_WHAT IS NEEDED_. The entries are to be given back verbatim; no picture is to be copied.

_TASK DATA_.
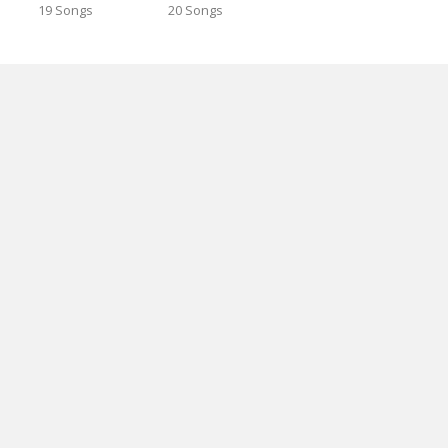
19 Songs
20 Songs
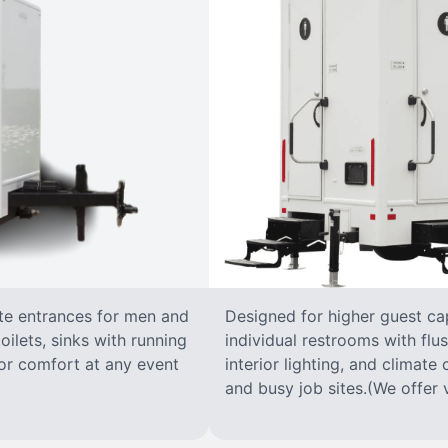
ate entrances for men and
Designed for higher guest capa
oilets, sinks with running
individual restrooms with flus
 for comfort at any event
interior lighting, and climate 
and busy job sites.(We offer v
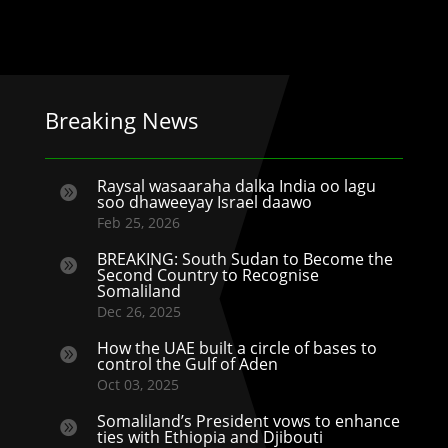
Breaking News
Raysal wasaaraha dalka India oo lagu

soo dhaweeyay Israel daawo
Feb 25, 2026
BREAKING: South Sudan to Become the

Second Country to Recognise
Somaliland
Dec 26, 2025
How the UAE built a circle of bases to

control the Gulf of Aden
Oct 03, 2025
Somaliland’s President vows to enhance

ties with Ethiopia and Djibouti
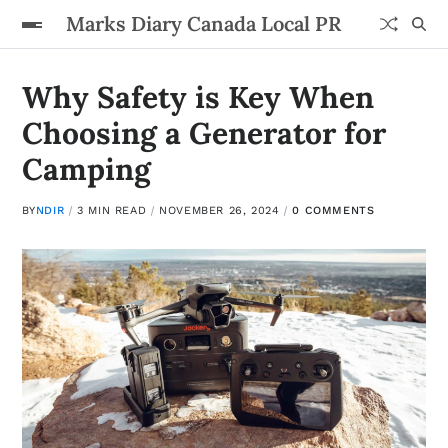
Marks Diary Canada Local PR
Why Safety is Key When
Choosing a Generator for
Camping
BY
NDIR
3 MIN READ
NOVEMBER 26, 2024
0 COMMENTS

_TASK SOLUTION_.
19 Songs
20 Songs
ate entrances for men and
Designed for higher guest capa
oilets, sinks with running
individual restrooms with flus
 for comfort at any event
interior lighting, and climate 
and busy job sites.(We offer v
Breaking News
Raysal wasaaraha dalka India oo lagu

soo dhaweeyay Israel daawo
Feb 25, 2026
BREAKING: South Sudan to Become the

Second Country to Recognise
Somaliland
Dec 26, 2025
How the UAE built a circle of bases to

control the Gulf of Aden
Oct 03, 2025
Somaliland’s President vows to enhance

ties with Ethiopia and Djibouti
Marks Diary Canada Local PR
Why Safety is Key When
Choosing a Generator for
Camping
BY
NDIR
3 MIN READ
NOVEMBER 26, 2024
0 COMMENTS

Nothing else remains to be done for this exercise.